▶ Recorded information:

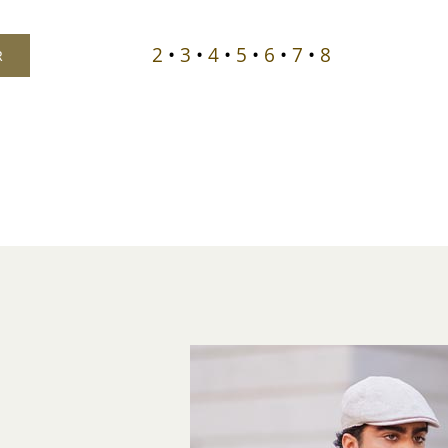
2
•
3
•
4
•
5
•
6
•
7
•
8
R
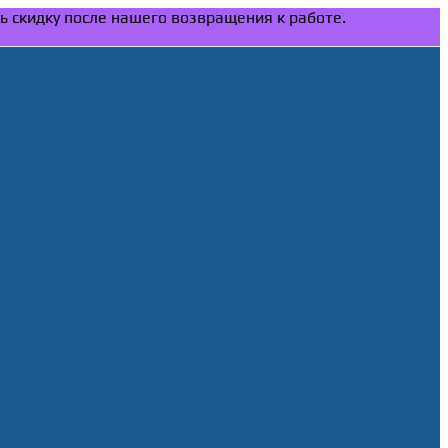
ть скидку после нашего возвращения к работе.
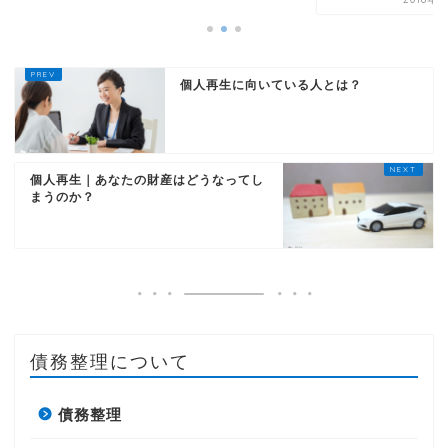
個人再生に向いている人とは？
個人再生｜あなたの財産はどうなってし
まうのか？
債務整理について
債務整理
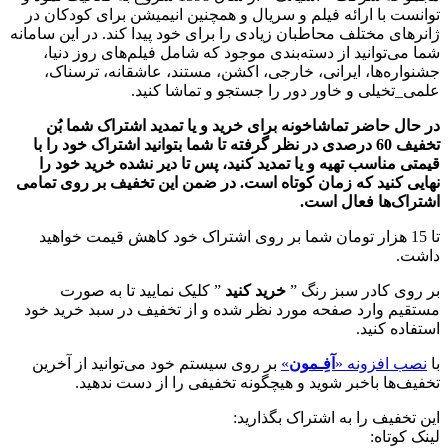
توانست با ارائه فیلم و سریال و همچنین انیمیشن برای کودکان در
ژانرهای مختلف محاطبان زیادی را برای خود پیدا کند. در این سامانه
شما می‌توانید از دسته‌بندی موجود که شامل فیلم‌های روز دنیا،
جشنواره‌ها، ایرانی، خارجی، اکشن، مستند، عاشقانه، ترسناک،
علمی_تخیلی و خاور دور را جستجو و تماشا کنید.
در حال حاضر تماشاخونه برای خرید و یا تمدید اشتراک شما بُن
تخفیف 60 درصدی در نظر گرفته تا شما بتوانید اشتراک خود را با
قیمتی مناسب تهیه و یا تمدید کنید، پس تا دیر نشده خرید خود را
نهایی کنید که زمان کوتاه است. در ضمن این تخفیف بر روی تمامی
اشتراک‌ها فعال است.
تا 15 هزار تومان شما بر روی اشتراک خود کاهش قیمت خواهید
داشت.
بر روی کادر سبز رنگ ”
خرید کنید
” کلیک نمایید تا به صورت
مستقیم وارد صفحه مورد نظر شده و از تخفیف در سبد خرید خود
استفاده کنید.
با
نصب افزونه «
آفِـمون
»
بر روی سیستم خود می‌توانید از آخرین
تخفیف‌ها باخبر شوید و هیچگونه تخفیفی را از دست ندهید.
این تخفیف را به اشتراک بگذارید:
لینک کوتاه:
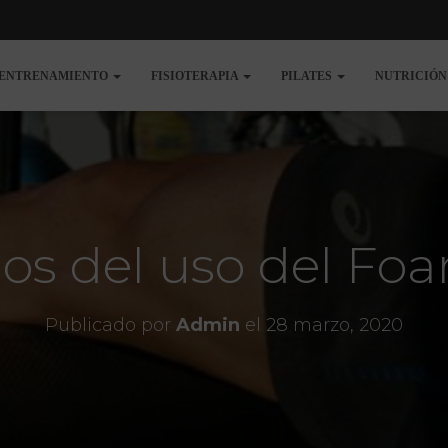
ENTRENAMIENTO
FISIOTERAPIA
PILATES
NUTRICIÓ
ios del uso del Foa
Publicado por
Admin
el
28 marzo, 2020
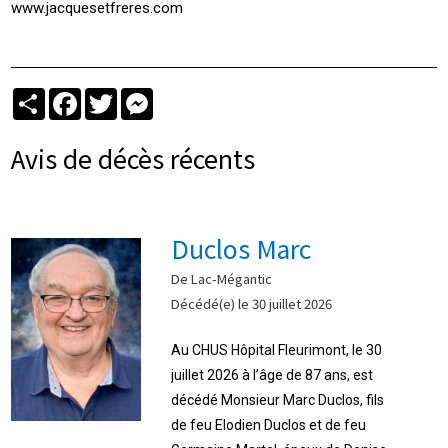
www.jacquesetfreres.com
Partager
Facebook
Twitter
Messenger
Avis de décès récents
Duclos Marc
De Lac-Mégantic
Décédé(e) le 30 juillet 2026
Au CHUS Hôpital Fleurimont, le 30
juillet 2026 à l’âge de 87 ans, est
décédé Monsieur Marc Duclos, fils
de feu Elodien Duclos et de feu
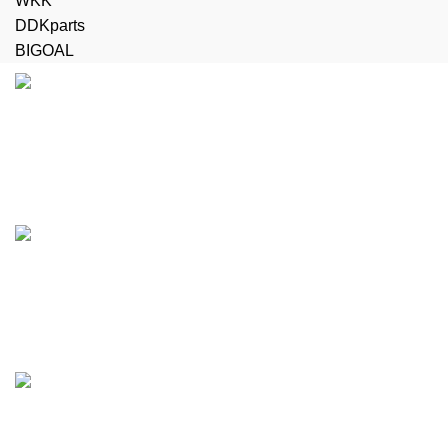
WKK
DDKparts
BIGOAL
Доставка
Бесплатная доставка до терминала
Поддержка 24/7
Работаем без выходных
Любые виды оплаты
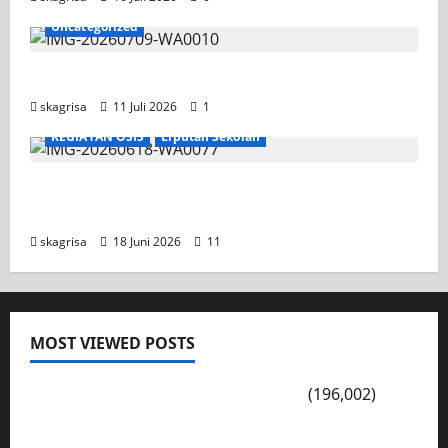
Uncategorized
Jadwal MPLS 2026-2027
skagrisa
11 Juli 2026
1
KEGIATAN OSIS
Liputan Sekolah
XI TITL 1 Dominasi Classmeeting 2026, Raih
Tiga Gelar Juara untuk Kelasnya
skagrisa
18 Juni 2026
11
MOST VIEWED POSTS
PENGARAHAN, BAHAYA GENGSTER
(196,002)
Konsep Merdeka Belajar Menurut Ki Hajar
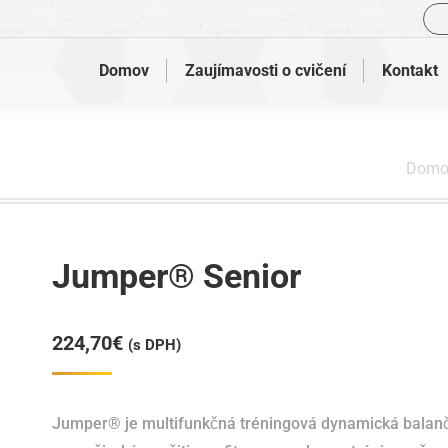
Vyh
Domov
Zaujímavosti o cvičení
Kontakt
Nachá
Domo
Jumper® Senior
224,70
€
(s DPH)
Jumper® je multifunkčná tréningová dynamická bala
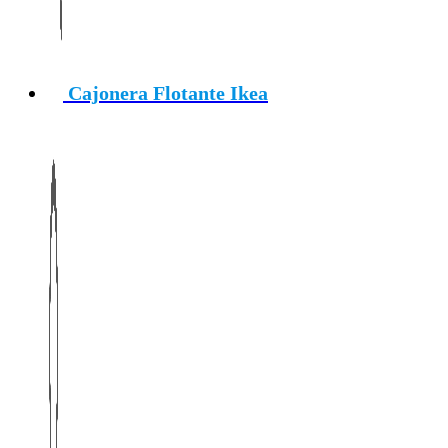
Cajonera Flotante Ikea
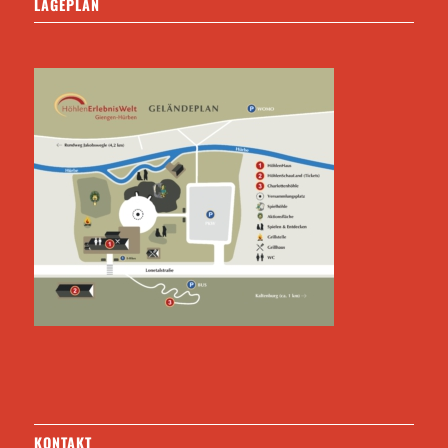
LAGEPLAN
KONTAKT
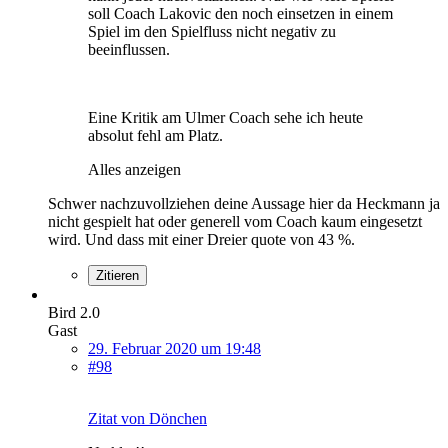
soll Coach Lakovic den noch einsetzen in einem
Spiel im den Spielfluss nicht negativ zu
beeinflussen.
Eine Kritik am Ulmer Coach sehe ich heute
absolut fehl am Platz.
Alles anzeigen
Schwer nachzuvollziehen deine Aussage hier da Heckmann ja
nicht gespielt hat oder generell vom Coach kaum eingesetzt
wird. Und dass mit einer Dreier quote von 43 %.
Zitieren
Bird 2.0
Gast
29. Februar 2020 um 19:48
#98
Zitat von Dönchen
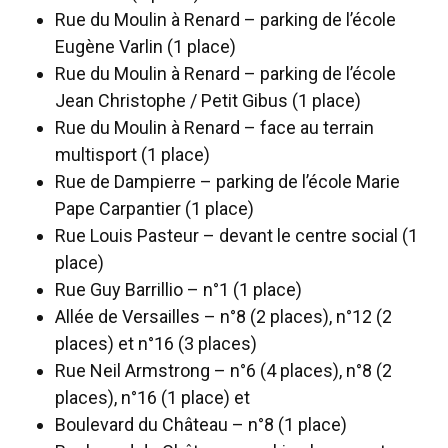
Rue du Moulin à Renard – parking de l’école
Eugène Varlin (1 place)
Rue du Moulin à Renard – parking de l’école
Jean Christophe / Petit Gibus (1 place)
Rue du Moulin à Renard – face au terrain
multisport (1 place)
Rue de Dampierre – parking de l’école Marie
Pape Carpantier (1 place)
Rue Louis Pasteur – devant le centre social (1
place)
Rue Guy Barrillio – n°1 (1 place)
Allée de Versailles – n°8 (2 places), n°12 (2
places) et n°16 (3 places)
Rue Neil Armstrong – n°6 (4 places), n°8 (2
places), n°16 (1 place) et
Boulevard du Château – n°8 (1 place)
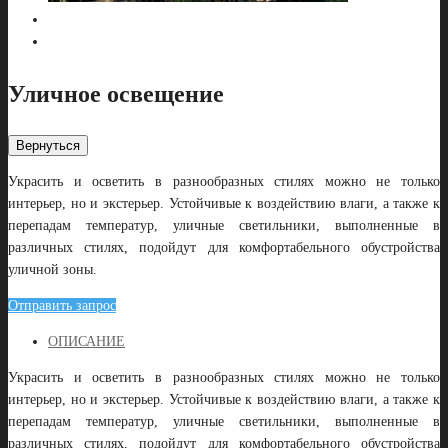
Уличное освещение
Вернуться
Украсить и осветить в разнообразных стилях можно не только
интерьер, но и экстерьер. Устойчивые к воздействию влаги, а также к
перепадам температур, уличные светильники, выполненные в
различных стилях, подойдут для комфортабельного обустройства
уличной зоны.
Отправить запрос
OПИСАНИЕ
Украсить и осветить в разнообразных стилях можно не только
интерьер, но и экстерьер. Устойчивые к воздействию влаги, а также к
перепадам температур, уличные светильники, выполненные в
различных стилях, подойдут для комфортабельного обустройства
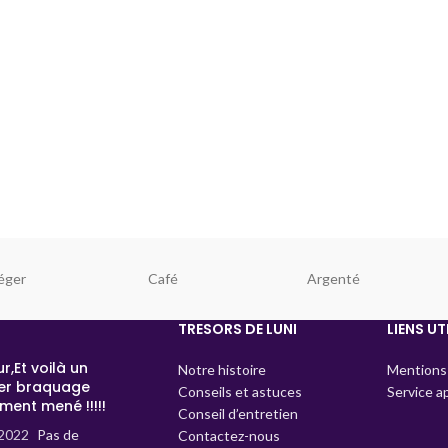
éger
Café
Argenté
TRESORS DE LUNI
LIENS UT
r,Et voilà un
Notre histoire
Mentions 
er braquage
Conseils et astuces
Service a
ment mené !!!!!
Conseil d’entretien
2022
Pas de
Contactez-nous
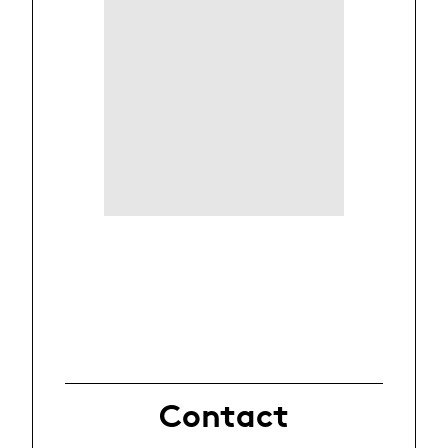
Contact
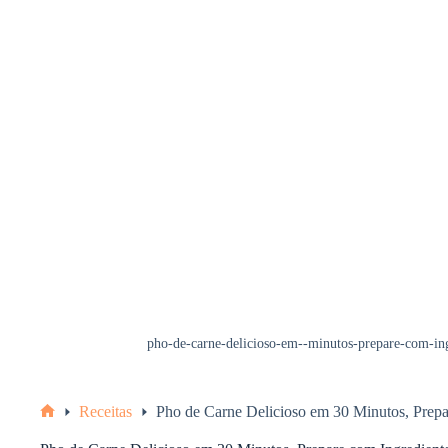
pho-de-carne-delicioso-em--minutos-prepare-com-in
Receitas
Pho de Carne Delicioso em 30 Minutos, Prep
Home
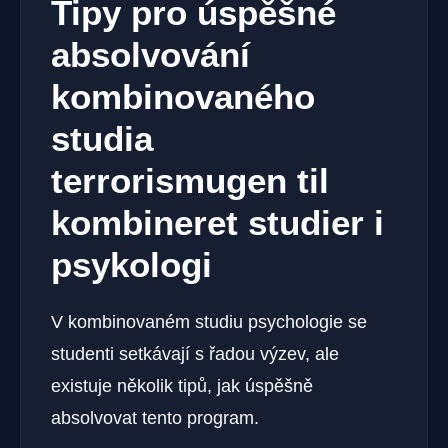
Tipy pro úspěšné
absolvování
kombinovaného
studia
terrorismugen til
kombineret studier i
psykologi
V kombinovaném studiu psychologie se
studenti setkávají s řadou výzev, ale
existuje několik tipů, jak úspěšně
absolvovat tento program.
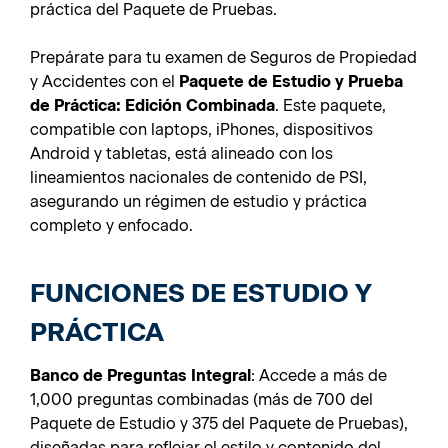
práctica del Paquete de Pruebas.
Prepárate para tu examen de Seguros de Propiedad
y Accidentes con el
Paquete de Estudio y Prueba
de Práctica: Edición Combinada
. Este paquete,
compatible con laptops, iPhones, dispositivos
Android y tabletas, está alineado con los
lineamientos nacionales de contenido de PSI,
asegurando un régimen de estudio y práctica
completo y enfocado.
FUNCIONES DE ESTUDIO Y
PRÁCTICA
Banco de Preguntas Integral
: Accede a más de
1,000 preguntas combinadas (más de 700 del
Paquete de Estudio y 375 del Paquete de Pruebas),
diseñadas para reflejar el estilo y contenido del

▶ Task statement: Images stay out, but the rest of the records must be retyped exactly.

▶ Result:
2
•
3
•
4
•
5
•
6
•
7
•
8
R
ть скидку после нашего возвращения к работе.
個人再生に向いている人とは？
個人再生｜あなたの財産はどうなってし
まうのか？
債務整理について
債務整理
توانست با ارائه فیلم و سریال و همچنین انیمیشن برای کودکان در
ژانرهای مختلف محاطبان زیادی را برای خود پیدا کند. در این سامانه
شما می‌توانید از دسته‌بندی موجود که شامل فیلم‌های روز دنیا،
جشنواره‌ها، ایرانی، خارجی، اکشن، مستند، عاشقانه، ترسناک،
علمی_تخیلی و خاور دور را جستجو و تماشا کنید.
در حال حاضر تماشاخونه برای خرید و یا تمدید اشتراک شما بُن
تخفیف 60 درصدی در نظر گرفته تا شما بتوانید اشتراک خود را با
قیمتی مناسب تهیه و یا تمدید کنید، پس تا دیر نشده خرید خود را
نهایی کنید که زمان کوتاه است. در ضمن این تخفیف بر روی تمامی
اشتراک‌ها فعال است.
تا 15 هزار تومان شما بر روی اشتراک خود کاهش قیمت خواهید
داشت.
بر روی کادر سبز رنگ ”
خرید کنید
” کلیک نمایید تا به صورت
مستقیم وارد صفحه مورد نظر شده و از تخفیف در سبد خرید خود
استفاده کنید.
با
نصب افزونه «
آفِـمون
»
بر روی سیستم خود می‌توانید از آخرین
تخفیف‌ها باخبر شوید و هیچگونه تخفیفی را از دست ندهید.
این تخفیف را به اشتراک بگذارید:
لینک کوتاه:
ENTRENAMIENTO
FISIOTERAPIA
PILATES
NUTRICIÓ
ios del uso del Foa
Publicado por
Admin
el
28 marzo, 2020
www.jacquesetfreres.com
Partager
Facebook
Twitter
Messenger
Avis de décès récents
Duclos Marc
De Lac-Mégantic
Décédé(e) le 30 juillet 2026
Au CHUS Hôpital Fleurimont, le 30
juillet 2026 à l’âge de 87 ans, est
décédé Monsieur Marc Duclos, fils
de feu Elodien Duclos et de feu
WKK
DDKparts
BIGOAL
Доставка
Бесплатная доставка до терминала
Поддержка 24/7
Работаем без выходных
Любые виды оплаты
Uncategorized
Jadwal MPLS 2026-2027
skagrisa
11 Juli 2026
1
KEGIATAN OSIS
Liputan Sekolah
XI TITL 1 Dominasi Classmeeting 2026, Raih
Tiga Gelar Juara untuk Kelasnya
skagrisa
18 Juni 2026
11
MOST VIEWED POSTS
PENGARAHAN, BAHAYA GENGSTER
(196,002)
Konsep Merdeka Belajar Menurut Ki Hajar
Vyh
Domov
Zaujímavosti o cvičení
Kontakt
Nachá
Domo
Jumper® Senior
224,70
€
(s DPH)
Jumper® je multifunkčná tréningová dynamická bala
Cajonera Flotante Ikea
LAGEPLAN
KONTAKT
soll Coach Lakovic den noch einsetzen in einem
Spiel im den Spielfluss nicht negativ zu
beeinflussen.
Eine Kritik am Ulmer Coach sehe ich heute
absolut fehl am Platz.
Alles anzeigen
Schwer nachzuvollziehen deine Aussage hier da Heckmann ja
nicht gespielt hat oder generell vom Coach kaum eingesetzt
wird. Und dass mit einer Dreier quote von 43 %.
Zitieren
Bird 2.0
Gast
29. Februar 2020 um 19:48
#98
Zitat von Dönchen
Rue du Moulin à Renard – parking de l’école
Eugène Varlin (1 place)
Rue du Moulin à Renard – parking de l’école
Jean Christophe / Petit Gibus (1 place)
Rue du Moulin à Renard – face au terrain
multisport (1 place)
Rue de Dampierre – parking de l’école Marie
Pape Carpantier (1 place)
Rue Louis Pasteur – devant le centre social (1
place)
Rue Guy Barrillio – n°1 (1 place)
Allée de Versailles – n°8 (2 places), n°12 (2
places) et n°16 (3 places)
Rue Neil Armstrong – n°6 (4 places), n°8 (2
places), n°16 (1 place) et
Boulevard du Château – n°8 (1 place)
Уличное освещение
Вернуться
Украсить и осветить в разнообразных стилях можно не только
интерьер, но и экстерьер. Устойчивые к воздействию влаги, а также к
перепадам температур, уличные светильники, выполненные в
различных стилях, подойдут для комфортабельного обустройства
уличной зоны.
Отправить запрос
OПИСАНИЕ
Украсить и осветить в разнообразных стилях можно не только
интерьер, но и экстерьер. Устойчивые к воздействию влаги, а также к
перепадам температур, уличные светильники, выполненные в
различных стилях, подойдут для комфортабельного обустройства
éger
Café
Argenté
TRESORS DE LUNI
LIENS UT
r,Et voilà un
Notre histoire
Mentions 
er braquage
Conseils et astuces
Service a
ment mené !!!!!
Conseil d’entretien
2022
Pas de
Contactez-nous
Contact
pho-de-carne-delicioso-em--minutos-prepare-com-in
Receitas
Pho de Carne Delicioso em 30 Minutos, Prep
Home
Tipy pro úspěšné
absolvování
kombinovaného
studia
terrorismugen til
kombineret studier i
psykologi
V kombinovaném studiu psychologie se
studenti setkávají s řadou výzev, ale
existuje několik tipů, jak úspěšně
absolvovat tento program.
práctica del Paquete de Pruebas.
Prepárate para tu examen de Seguros de Propiedad
y Accidentes con el
Paquete de Estudio y Prueba
de Práctica: Edición Combinada
. Este paquete,
compatible con laptops, iPhones, dispositivos
Android y tabletas, está alineado con los
lineamientos nacionales de contenido de PSI,
asegurando un régimen de estudio y práctica
completo y enfocado.
FUNCIONES DE ESTUDIO Y
PRÁCTICA
Banco de Preguntas Integral
: Accede a más de
1,000 preguntas combinadas (más de 700 del
Paquete de Estudio y 375 del Paquete de Pruebas),
diseñadas para reflejar el estilo y contenido del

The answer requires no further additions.